# {BEWARE}message from 55352 -most for bsnl customers-Read



## mobileman (Dec 13, 2009)

Dear all, 
a messages from me

that as a subscriber of the bsnl, recently i am getting a mesage from no 55352, it contain a messgage so:
"Feeling lonely, make friends with beautifull girls and chat with them, SMS GF to 55352, Charges Rs.2/SMS"

please dont try this, coz they are simply to drain out money. as i have got this for a lot of time, last day, simply i have tried, ough, the responce is coming form a compiter i think, same as when we are getting fake contacts in out chat box.

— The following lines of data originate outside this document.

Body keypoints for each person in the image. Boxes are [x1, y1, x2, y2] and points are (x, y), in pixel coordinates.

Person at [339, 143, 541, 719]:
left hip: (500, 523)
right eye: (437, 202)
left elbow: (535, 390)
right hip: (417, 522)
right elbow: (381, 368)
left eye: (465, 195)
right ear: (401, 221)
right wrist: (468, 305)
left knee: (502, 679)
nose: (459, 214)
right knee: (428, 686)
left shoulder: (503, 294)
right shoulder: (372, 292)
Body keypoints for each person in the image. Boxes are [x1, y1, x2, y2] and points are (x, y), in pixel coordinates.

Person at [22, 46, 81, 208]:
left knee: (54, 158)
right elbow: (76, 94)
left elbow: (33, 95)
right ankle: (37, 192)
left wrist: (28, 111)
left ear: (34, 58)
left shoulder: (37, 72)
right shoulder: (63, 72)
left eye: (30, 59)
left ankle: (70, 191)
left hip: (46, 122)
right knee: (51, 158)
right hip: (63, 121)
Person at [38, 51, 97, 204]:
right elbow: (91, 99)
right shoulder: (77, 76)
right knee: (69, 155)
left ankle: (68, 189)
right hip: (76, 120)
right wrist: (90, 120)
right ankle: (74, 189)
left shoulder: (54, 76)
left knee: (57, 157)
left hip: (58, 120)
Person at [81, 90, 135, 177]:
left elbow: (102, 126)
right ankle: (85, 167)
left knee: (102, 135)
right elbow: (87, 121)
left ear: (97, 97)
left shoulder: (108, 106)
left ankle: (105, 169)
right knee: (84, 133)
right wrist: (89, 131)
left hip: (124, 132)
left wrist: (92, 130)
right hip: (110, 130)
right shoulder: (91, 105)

so, please BEWARE, dont waist money.

for the sake of public interest.

thaking you
mobileman


----------



## krishnandu.sarkar (Dec 13, 2009)

Lol


----------



## Krow (Dec 14, 2009)

Thanks for the heads up, but I just can't stop myself from posting 3 points :



1). 
2). 
3). 

That being said, replying to any such advertising message is stupid and a way to loot us as they are not making any profits with 1 paisa per second etc.


----------



## rhitwick (Dec 14, 2009)

LOL!!!!

These kind of messages are so common that I've stopped even reading them.
Just delete any adv. SMS pops into ur mob.


----------



## wishmaster.dj (Dec 21, 2009)

mobileman said:


> Dear all,
> a messages from me
> 
> that as a subscriber of the bsnl, recently i am getting a mesage from no 55352, it contain a messgage so:
> ...



lmaox99


----------



## Anorion (Dec 22, 2009)

Thanks mobileman, for having our best interests at heart. 
:rotfl:


----------



## max_demon (Dec 22, 2009)

lets hope better mailboxes and spam filters for mobile phones


----------



## TheHumanBot (Dec 22, 2009)

Rofl Imao lol


----------



## mannuforall (Dec 22, 2009)

I also got such msgs but never replied, coz its only waist to time and money.


----------